In response to this, Kimirina have been working to sensitise health staff, sharing information they have gathered about HIV/AIDS awareness and attitudes towards populations key to the epidemic. Work with Ecuadorian Red Cross staff has focused on the voluntary and counselling aspects of voluntary counselling and testing. At the same time, a number of people, mostly volunteers, have been trained as advisers. And voluntary counselling and testing service protocols have been developed which include medical attention to users, clinical procedures, counselling monitoring and statistics.

The process led to some interesting outcomes. Youth programmes working on prevention co-ordinated sensitisation and training for the community through video forums, workshops, and large-scale campaigns. The process also led to the development of institutional policies, such as the inclusion of HIV/AIDS-related work into Ecuadorian Red Cross’s policy, and the expression of a firm political will to open voluntary counselling and testing centres at all cantonal divisions of the Ecuadorian Red Cross, so that counselling can accompany diagnosis of HIV/AIDS and other sexually transmitted infections.

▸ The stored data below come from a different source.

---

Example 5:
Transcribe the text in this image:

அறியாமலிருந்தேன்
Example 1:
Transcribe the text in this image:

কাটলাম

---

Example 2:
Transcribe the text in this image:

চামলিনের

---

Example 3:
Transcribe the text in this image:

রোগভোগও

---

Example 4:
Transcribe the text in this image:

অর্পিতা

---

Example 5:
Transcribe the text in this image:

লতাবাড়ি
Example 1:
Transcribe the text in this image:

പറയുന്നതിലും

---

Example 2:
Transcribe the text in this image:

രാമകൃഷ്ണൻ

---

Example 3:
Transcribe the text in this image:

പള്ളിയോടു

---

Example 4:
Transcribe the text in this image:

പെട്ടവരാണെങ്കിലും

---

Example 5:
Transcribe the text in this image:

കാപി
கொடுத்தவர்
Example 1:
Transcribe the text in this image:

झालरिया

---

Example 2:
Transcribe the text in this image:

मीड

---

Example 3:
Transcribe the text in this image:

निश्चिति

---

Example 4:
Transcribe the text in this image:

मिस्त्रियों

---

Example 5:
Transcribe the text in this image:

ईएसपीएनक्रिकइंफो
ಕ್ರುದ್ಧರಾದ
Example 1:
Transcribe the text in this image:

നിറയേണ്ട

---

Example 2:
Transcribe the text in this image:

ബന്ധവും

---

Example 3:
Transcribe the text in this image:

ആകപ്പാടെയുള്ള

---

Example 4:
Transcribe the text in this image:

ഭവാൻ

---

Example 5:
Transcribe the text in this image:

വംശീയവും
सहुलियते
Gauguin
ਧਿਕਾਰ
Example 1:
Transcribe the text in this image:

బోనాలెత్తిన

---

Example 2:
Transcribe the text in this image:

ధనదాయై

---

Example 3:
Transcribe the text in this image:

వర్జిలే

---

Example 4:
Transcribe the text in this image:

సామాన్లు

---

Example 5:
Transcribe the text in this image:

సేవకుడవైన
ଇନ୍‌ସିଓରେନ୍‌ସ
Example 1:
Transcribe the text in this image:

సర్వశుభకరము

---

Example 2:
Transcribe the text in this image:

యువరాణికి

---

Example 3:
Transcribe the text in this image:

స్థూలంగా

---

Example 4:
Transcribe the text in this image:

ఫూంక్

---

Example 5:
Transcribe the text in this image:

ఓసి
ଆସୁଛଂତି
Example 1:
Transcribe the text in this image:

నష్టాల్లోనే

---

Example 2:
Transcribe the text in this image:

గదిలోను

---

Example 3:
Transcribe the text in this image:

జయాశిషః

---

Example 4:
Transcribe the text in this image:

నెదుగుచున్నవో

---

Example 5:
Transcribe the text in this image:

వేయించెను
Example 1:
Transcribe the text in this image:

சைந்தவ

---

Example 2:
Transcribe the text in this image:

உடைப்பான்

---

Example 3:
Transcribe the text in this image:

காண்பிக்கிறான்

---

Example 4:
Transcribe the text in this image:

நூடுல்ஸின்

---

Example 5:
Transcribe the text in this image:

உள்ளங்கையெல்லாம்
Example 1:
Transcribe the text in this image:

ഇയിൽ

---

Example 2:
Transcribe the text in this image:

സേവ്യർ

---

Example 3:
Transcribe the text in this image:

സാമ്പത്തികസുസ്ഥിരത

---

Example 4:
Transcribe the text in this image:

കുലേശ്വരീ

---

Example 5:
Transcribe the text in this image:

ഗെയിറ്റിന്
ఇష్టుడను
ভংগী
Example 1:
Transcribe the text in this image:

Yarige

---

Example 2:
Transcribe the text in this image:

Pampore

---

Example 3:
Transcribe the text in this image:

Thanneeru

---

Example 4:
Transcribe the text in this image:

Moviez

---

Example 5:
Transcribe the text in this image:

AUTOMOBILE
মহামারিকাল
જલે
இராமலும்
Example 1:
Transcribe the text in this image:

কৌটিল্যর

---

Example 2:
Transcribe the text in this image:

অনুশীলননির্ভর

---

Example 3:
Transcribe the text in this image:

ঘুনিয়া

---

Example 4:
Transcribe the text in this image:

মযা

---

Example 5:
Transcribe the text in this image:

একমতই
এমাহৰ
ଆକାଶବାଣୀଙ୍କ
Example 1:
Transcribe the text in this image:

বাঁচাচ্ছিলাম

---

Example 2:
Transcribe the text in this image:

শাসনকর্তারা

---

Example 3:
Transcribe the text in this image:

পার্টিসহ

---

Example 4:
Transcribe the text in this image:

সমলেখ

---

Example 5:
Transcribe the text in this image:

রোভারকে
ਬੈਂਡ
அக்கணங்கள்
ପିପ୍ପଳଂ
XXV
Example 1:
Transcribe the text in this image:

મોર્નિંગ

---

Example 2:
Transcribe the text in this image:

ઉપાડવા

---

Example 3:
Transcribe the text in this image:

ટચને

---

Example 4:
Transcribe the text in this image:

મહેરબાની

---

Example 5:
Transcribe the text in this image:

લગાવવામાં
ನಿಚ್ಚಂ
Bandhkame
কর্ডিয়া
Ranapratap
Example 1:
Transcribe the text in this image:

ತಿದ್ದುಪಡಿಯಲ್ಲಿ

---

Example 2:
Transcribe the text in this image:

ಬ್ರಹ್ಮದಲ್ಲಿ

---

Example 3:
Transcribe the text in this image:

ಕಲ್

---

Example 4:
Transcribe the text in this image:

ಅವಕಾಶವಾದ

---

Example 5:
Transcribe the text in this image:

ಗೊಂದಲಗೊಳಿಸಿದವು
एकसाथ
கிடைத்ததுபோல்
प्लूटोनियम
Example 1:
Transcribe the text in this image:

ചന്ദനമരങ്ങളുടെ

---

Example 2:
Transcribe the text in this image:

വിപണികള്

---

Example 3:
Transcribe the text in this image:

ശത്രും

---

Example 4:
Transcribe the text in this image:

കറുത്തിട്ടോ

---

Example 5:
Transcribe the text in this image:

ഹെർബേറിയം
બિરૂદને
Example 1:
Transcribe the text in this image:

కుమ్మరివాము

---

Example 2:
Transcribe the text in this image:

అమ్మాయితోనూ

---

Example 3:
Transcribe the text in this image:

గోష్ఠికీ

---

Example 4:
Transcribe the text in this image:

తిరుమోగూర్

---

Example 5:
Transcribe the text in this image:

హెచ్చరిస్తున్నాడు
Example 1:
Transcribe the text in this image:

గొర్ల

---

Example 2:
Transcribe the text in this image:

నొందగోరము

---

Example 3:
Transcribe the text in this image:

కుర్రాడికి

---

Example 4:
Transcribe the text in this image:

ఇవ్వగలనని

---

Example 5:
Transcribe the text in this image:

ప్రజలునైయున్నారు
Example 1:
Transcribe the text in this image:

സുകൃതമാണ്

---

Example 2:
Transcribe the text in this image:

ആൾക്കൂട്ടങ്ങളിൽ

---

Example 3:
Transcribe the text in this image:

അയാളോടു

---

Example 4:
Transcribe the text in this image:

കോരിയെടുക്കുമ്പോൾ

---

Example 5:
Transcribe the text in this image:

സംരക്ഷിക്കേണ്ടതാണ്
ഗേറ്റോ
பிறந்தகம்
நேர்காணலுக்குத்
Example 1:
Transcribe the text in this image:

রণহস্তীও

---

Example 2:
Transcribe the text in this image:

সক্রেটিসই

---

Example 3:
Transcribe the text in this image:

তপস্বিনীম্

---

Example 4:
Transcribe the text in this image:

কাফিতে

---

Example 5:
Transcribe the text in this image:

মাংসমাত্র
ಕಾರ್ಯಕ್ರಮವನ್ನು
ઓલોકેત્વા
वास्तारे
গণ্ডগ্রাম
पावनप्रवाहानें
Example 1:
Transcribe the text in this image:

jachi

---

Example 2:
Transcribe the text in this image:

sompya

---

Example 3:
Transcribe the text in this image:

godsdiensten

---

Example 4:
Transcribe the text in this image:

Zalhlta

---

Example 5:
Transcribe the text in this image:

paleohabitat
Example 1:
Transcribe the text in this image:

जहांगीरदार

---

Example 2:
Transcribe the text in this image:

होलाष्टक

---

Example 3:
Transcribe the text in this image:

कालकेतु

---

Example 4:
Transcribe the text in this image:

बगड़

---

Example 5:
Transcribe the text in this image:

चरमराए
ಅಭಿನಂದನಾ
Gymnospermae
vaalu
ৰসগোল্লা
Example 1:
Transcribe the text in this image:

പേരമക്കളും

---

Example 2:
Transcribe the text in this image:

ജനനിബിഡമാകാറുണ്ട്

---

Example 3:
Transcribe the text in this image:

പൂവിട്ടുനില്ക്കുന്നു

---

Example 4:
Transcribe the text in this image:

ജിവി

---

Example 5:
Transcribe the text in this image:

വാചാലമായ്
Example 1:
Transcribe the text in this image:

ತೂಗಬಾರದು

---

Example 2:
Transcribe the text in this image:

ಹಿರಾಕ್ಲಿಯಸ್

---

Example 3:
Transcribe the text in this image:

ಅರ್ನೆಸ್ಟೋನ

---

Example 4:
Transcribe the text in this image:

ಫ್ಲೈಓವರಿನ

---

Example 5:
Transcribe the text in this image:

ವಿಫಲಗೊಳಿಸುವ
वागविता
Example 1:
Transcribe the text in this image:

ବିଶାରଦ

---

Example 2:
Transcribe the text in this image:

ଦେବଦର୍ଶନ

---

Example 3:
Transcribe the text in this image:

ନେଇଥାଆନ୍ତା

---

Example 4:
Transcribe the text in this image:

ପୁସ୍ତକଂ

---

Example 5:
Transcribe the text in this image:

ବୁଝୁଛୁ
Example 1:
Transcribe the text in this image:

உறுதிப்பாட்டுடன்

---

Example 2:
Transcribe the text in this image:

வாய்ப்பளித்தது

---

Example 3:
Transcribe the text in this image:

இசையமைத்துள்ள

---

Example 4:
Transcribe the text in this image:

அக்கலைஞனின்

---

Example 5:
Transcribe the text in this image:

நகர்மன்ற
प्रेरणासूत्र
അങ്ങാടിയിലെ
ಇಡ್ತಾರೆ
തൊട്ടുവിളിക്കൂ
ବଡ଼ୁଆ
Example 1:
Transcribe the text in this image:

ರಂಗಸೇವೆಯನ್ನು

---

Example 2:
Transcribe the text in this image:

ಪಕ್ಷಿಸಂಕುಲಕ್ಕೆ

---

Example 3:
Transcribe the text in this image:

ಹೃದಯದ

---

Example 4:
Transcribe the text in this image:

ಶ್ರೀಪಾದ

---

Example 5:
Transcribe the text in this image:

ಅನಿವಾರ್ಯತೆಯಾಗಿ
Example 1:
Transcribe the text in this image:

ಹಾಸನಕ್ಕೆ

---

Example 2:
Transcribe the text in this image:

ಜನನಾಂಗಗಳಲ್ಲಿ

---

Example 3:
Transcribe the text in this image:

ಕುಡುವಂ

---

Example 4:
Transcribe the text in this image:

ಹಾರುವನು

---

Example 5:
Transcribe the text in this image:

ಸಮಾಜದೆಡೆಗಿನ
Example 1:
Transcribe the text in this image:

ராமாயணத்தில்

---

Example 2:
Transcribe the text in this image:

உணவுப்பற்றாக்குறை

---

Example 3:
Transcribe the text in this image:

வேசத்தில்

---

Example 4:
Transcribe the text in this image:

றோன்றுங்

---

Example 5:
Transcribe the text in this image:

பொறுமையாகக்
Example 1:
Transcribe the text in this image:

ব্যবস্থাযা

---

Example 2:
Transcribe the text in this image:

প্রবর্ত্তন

The resulting sensitisation generated by voluntary counselling and testing in the Red Cross and the quality of the service provided to its users, has led to pilot stage work on post-testing clubs for people with both positive and negative diagnoses, which are intended to be a transition to other support groups.

Kimirina has also begun to work with a partner, Cemoplaf, to support voluntary counselling and testing facilities alongside sexual and reproductive health clinics. The aim is to improve diagnosis among women of childbearing age, so that mother–infant transmission may be reduced.